● GIVEN DATA:
---+---

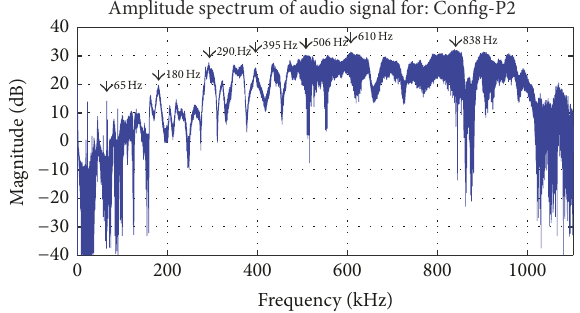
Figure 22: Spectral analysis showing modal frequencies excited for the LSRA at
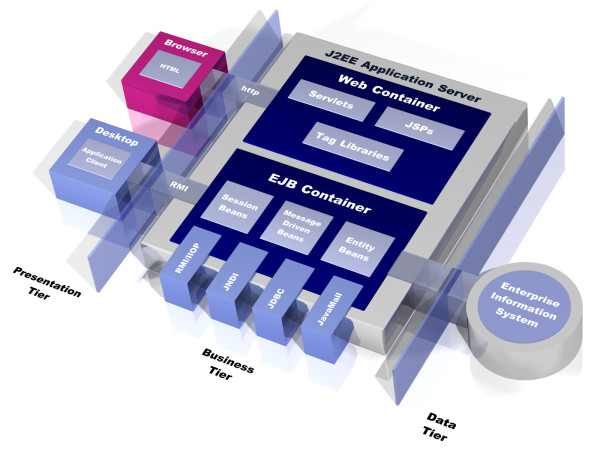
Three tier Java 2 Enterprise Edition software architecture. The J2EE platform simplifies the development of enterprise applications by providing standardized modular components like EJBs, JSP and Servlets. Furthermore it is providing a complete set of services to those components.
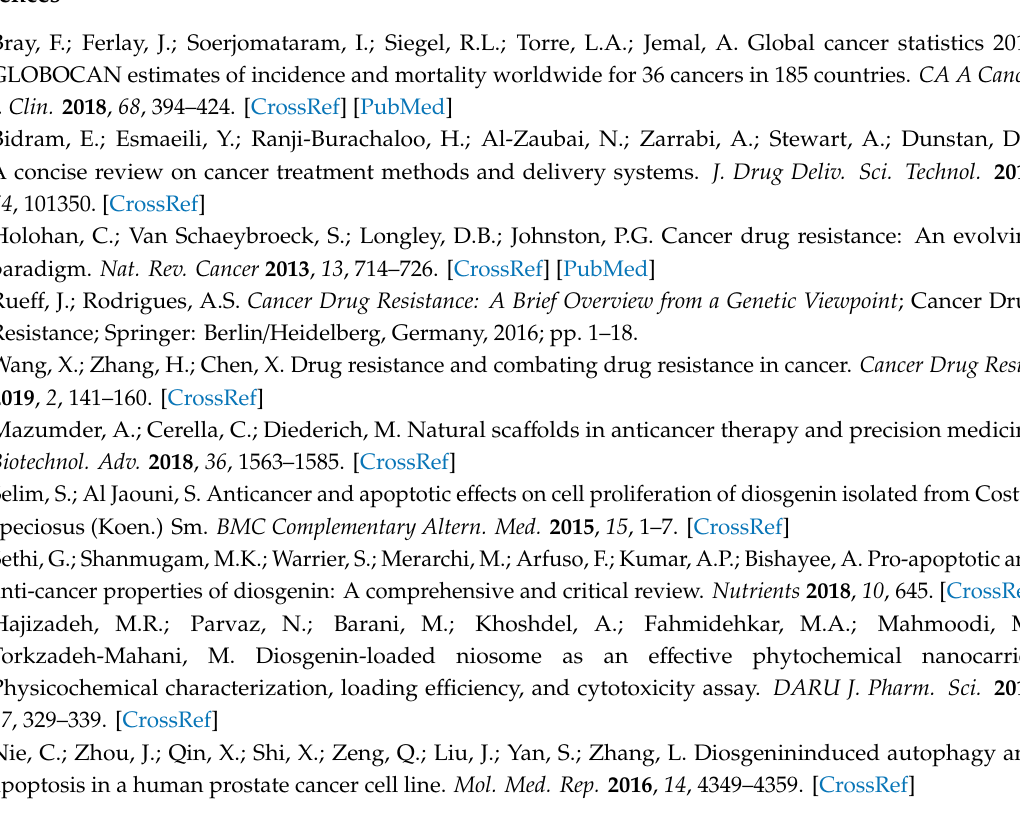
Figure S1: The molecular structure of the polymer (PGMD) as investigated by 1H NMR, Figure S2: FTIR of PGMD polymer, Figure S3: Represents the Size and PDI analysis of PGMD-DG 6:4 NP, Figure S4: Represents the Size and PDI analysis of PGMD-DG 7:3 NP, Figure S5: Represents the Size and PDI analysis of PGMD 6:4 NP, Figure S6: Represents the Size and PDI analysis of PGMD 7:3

---+---

● EXERCISE:
Lines of the material that contain the word "Figure" are to be gathered.

● ANSWER TO THIS EXERCISE:
Figure 22: Spectral analysis showing modal frequencies excited for the LSRA at
Figure S1: The molecular structure of the polymer (PGMD) as investigated by 1H NMR, Figure S2: FTIR of PGMD polymer, Figure S3: Represents the Size and PDI analysis of PGMD-DG 6:4 NP, Figure S4: Represents the Size and PDI analysis of PGMD-DG 7:3 NP, Figure S5: Represents the Size and PDI analysis of PGMD 6:4 NP, Figure S6: Represents the Size and PDI analysis of PGMD 7:3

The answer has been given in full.